Work required:
Write each line of the entries below as a string in a JSON list, one string per line, skipping blank lines and leaving out the pictures.

..........

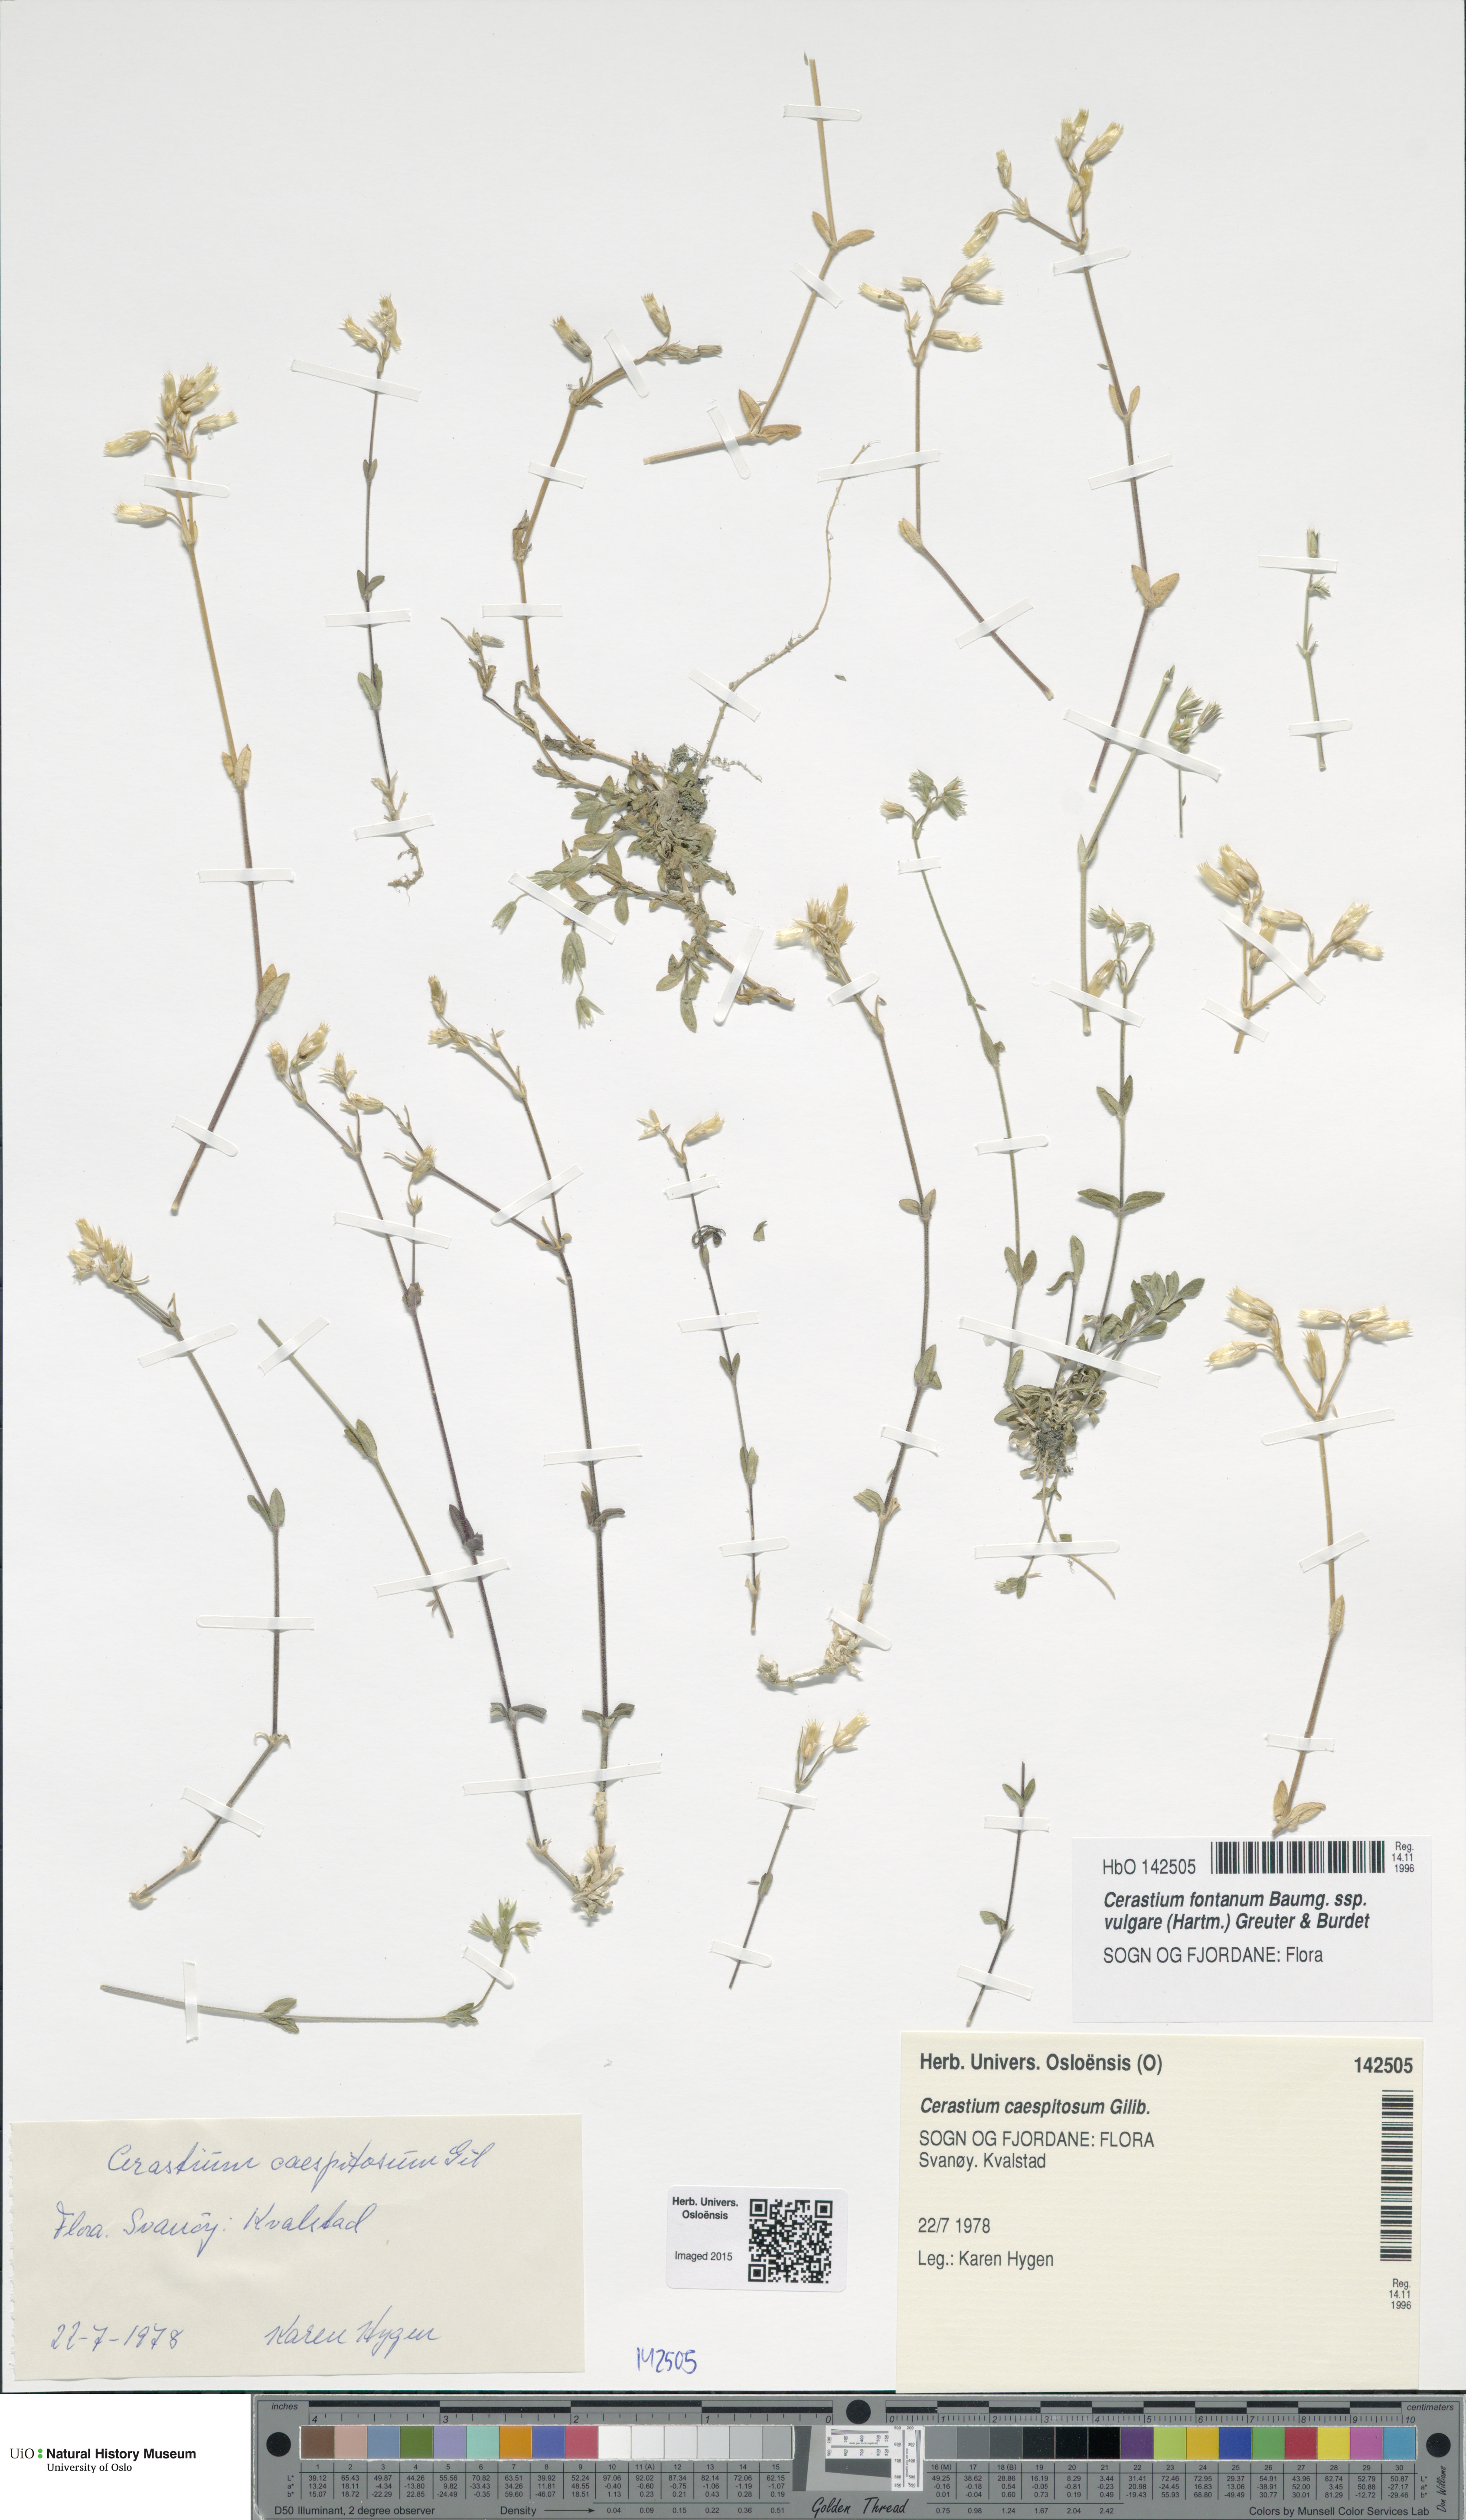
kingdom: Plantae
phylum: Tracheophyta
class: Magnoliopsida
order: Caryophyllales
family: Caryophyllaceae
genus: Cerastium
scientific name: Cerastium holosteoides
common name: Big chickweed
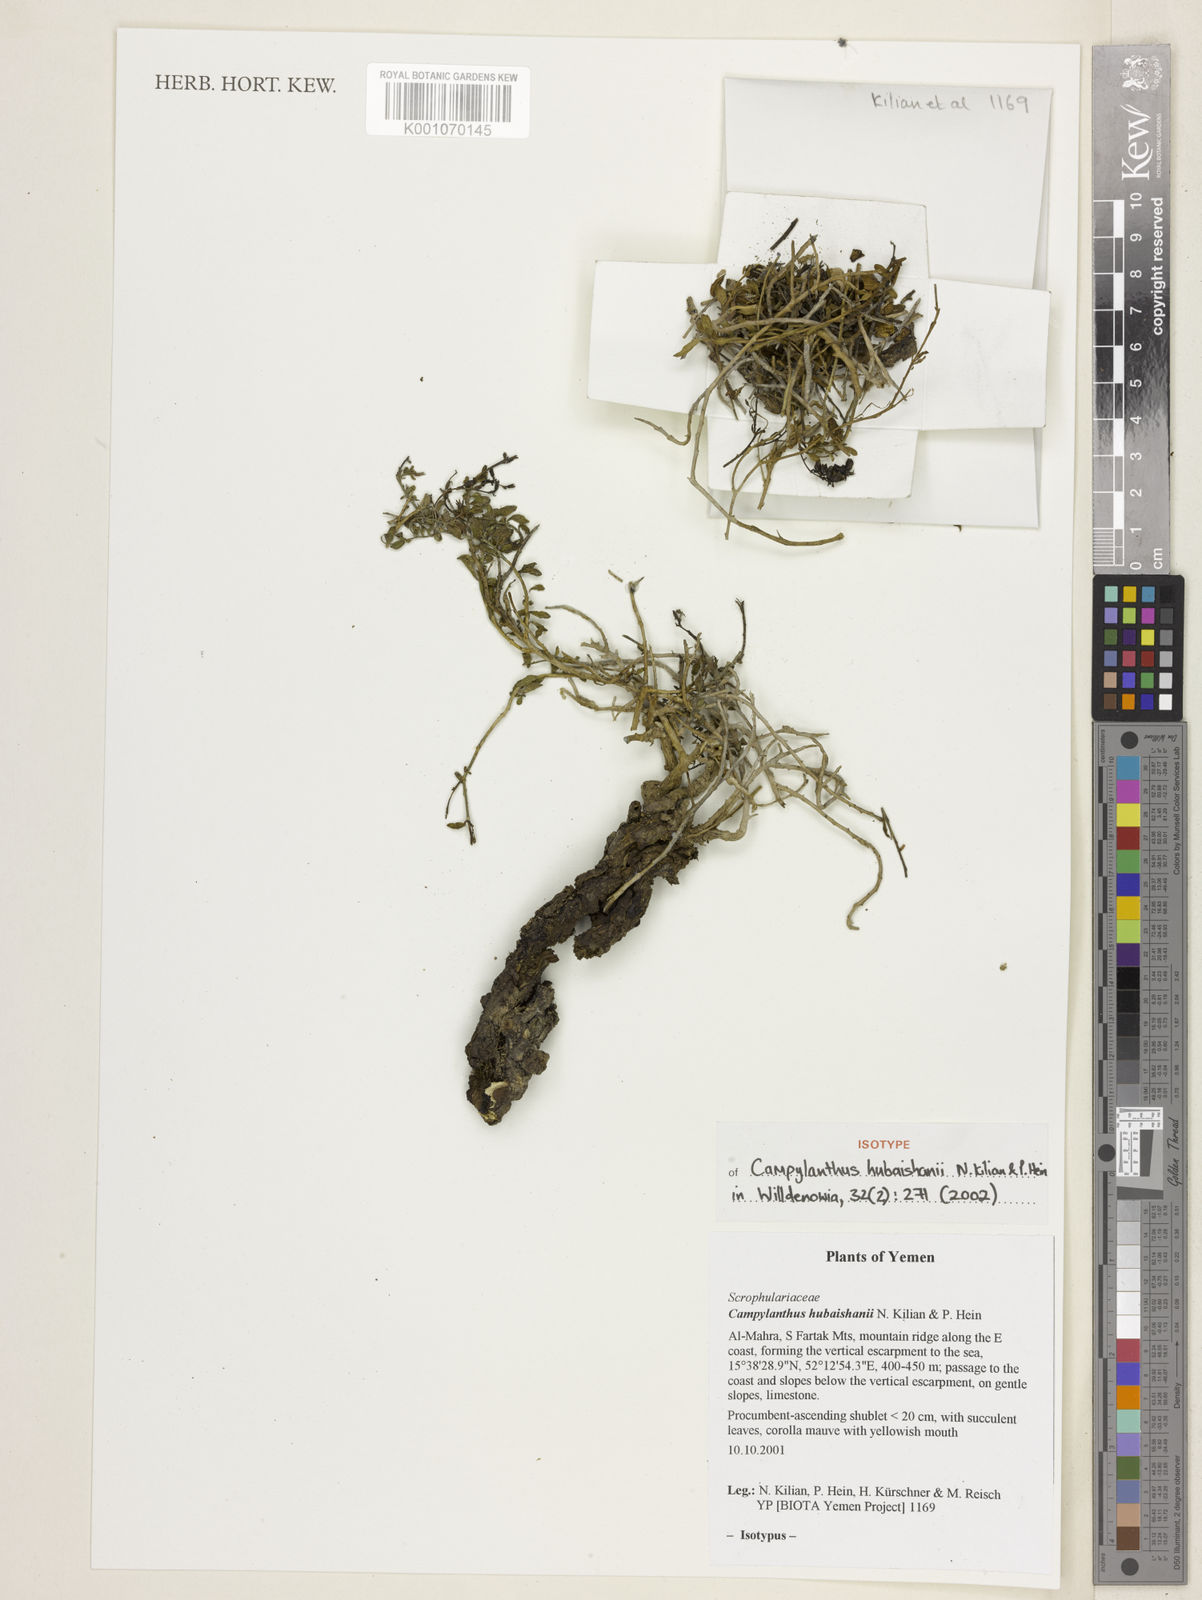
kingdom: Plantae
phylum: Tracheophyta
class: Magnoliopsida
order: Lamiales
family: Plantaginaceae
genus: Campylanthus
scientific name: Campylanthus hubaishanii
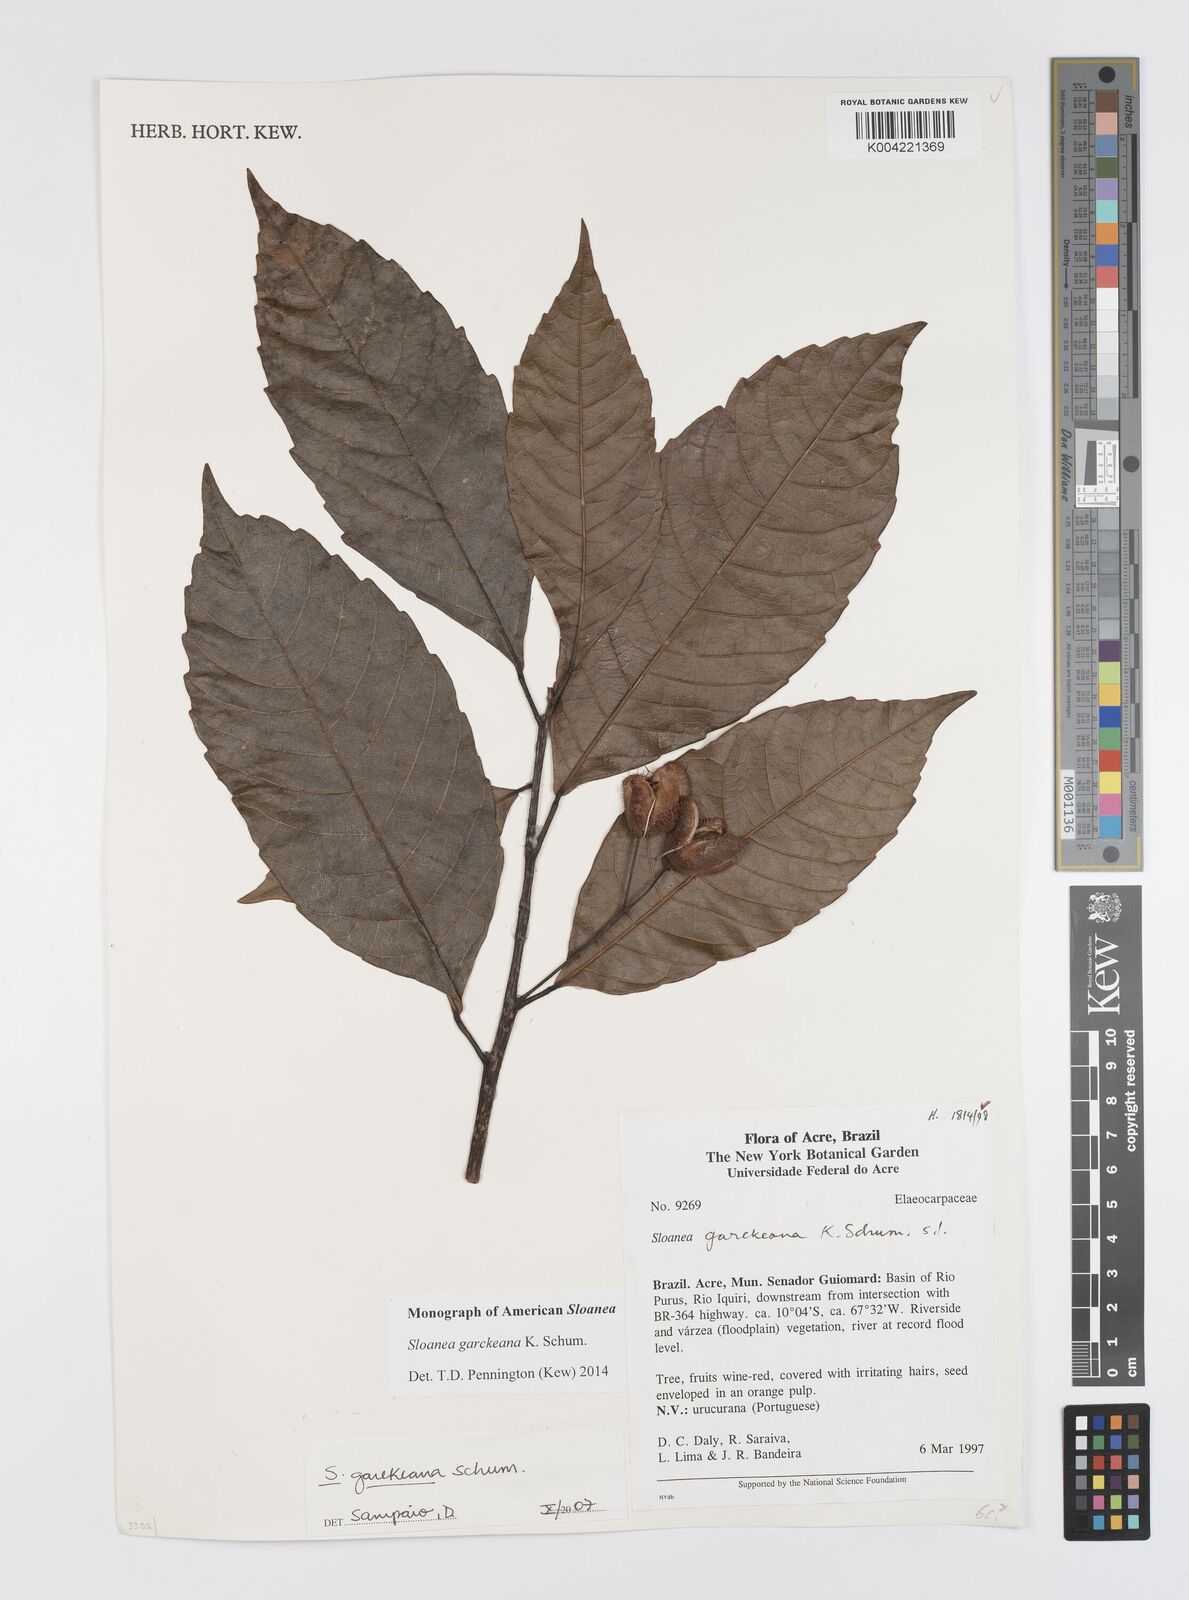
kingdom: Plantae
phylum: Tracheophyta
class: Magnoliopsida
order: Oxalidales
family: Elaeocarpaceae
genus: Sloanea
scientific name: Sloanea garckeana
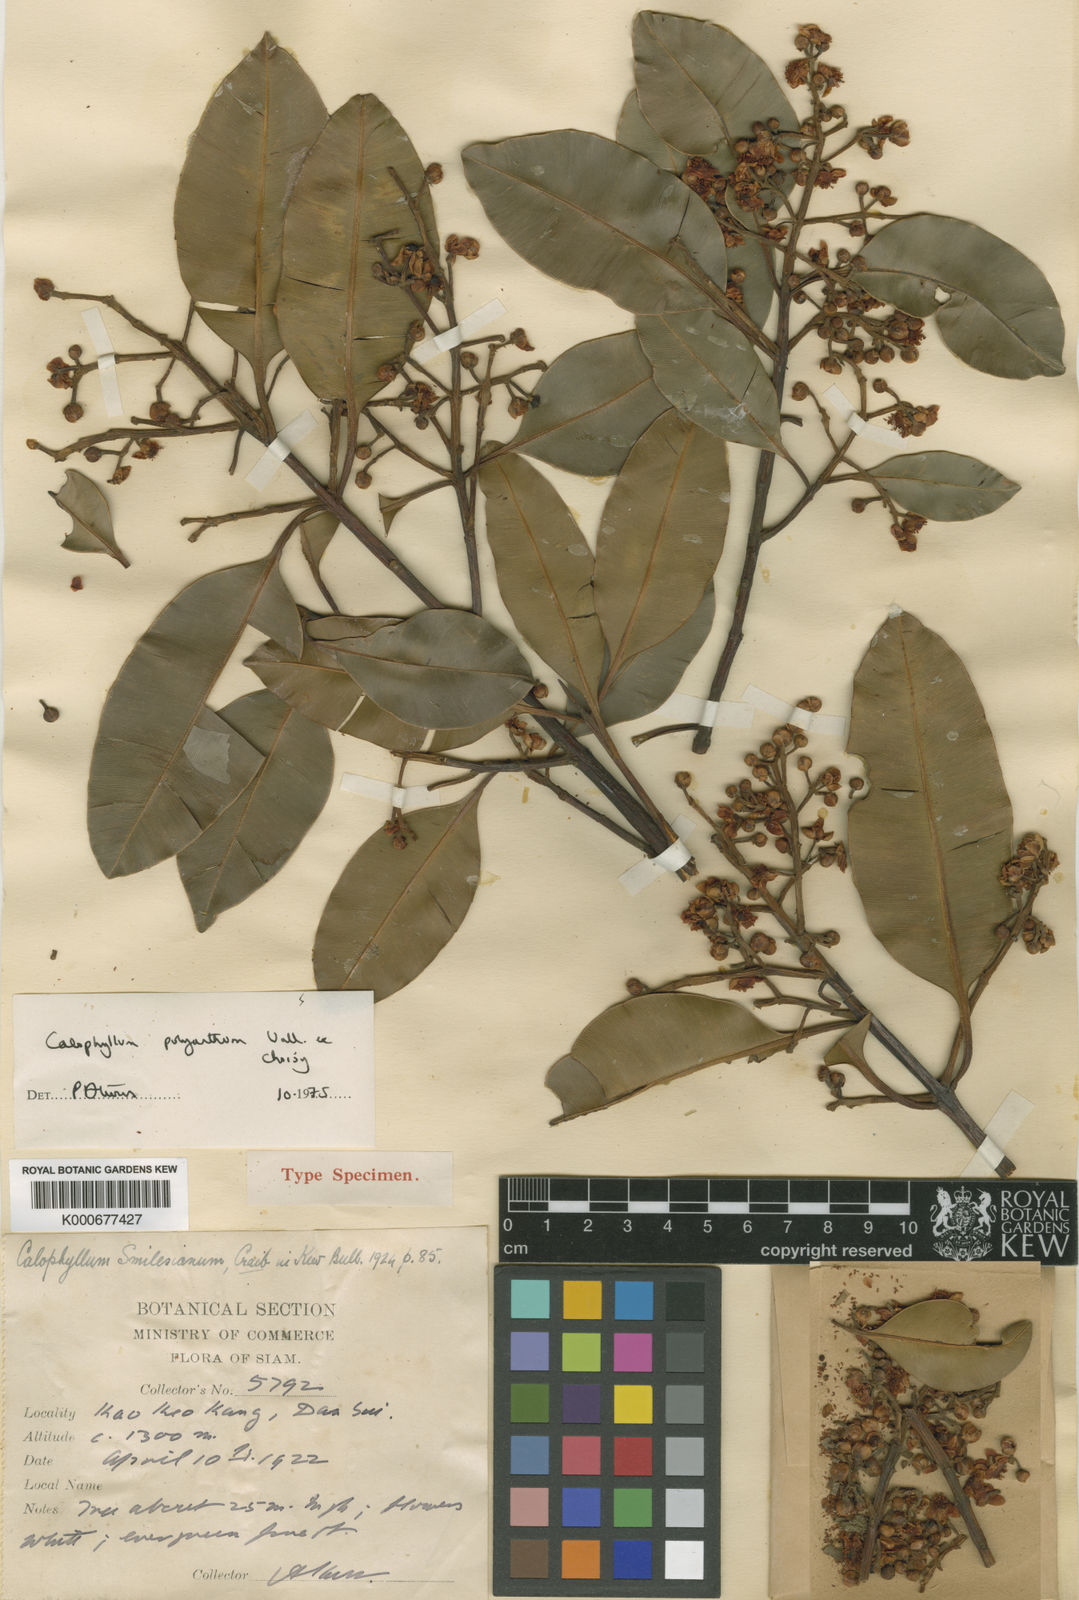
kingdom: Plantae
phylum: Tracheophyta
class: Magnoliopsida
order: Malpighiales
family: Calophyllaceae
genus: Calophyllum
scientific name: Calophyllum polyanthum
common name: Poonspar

..........

Task solution:
[
  "kingdom: Plantae",
  "phylum: Tracheophyta",
  "class: Magnoliopsida",
  "order: Caryophyllales",
  "family: Caryophyllaceae",
  "genus: Cerastium",
  "scientific name: Cerastium holosteoides",
  "common name: Big chickweed",
  "kingdom: Plantae",
  "phylum: Tracheophyta",
  "class: Magnoliopsida",
  "order: Lamiales",
  "family: Plantaginaceae",
  "genus: Campylanthus",
  "scientific name: Campylanthus hubaishanii",
  "kingdom: Plantae",
  "phylum: Tracheophyta",
  "class: Magnoliopsida",
  "order: Oxalidales",
  "family: Elaeocarpaceae",
  "genus: Sloanea",
  "scientific name: Sloanea garckeana",
  "kingdom: Plantae",
  "phylum: Tracheophyta",
  "class: Magnoliopsida",
  "order: Malpighiales",
  "family: Calophyllaceae",
  "genus: Calophyllum",
  "scientific name: Calophyllum polyanthum",
  "common name: Poonspar"
]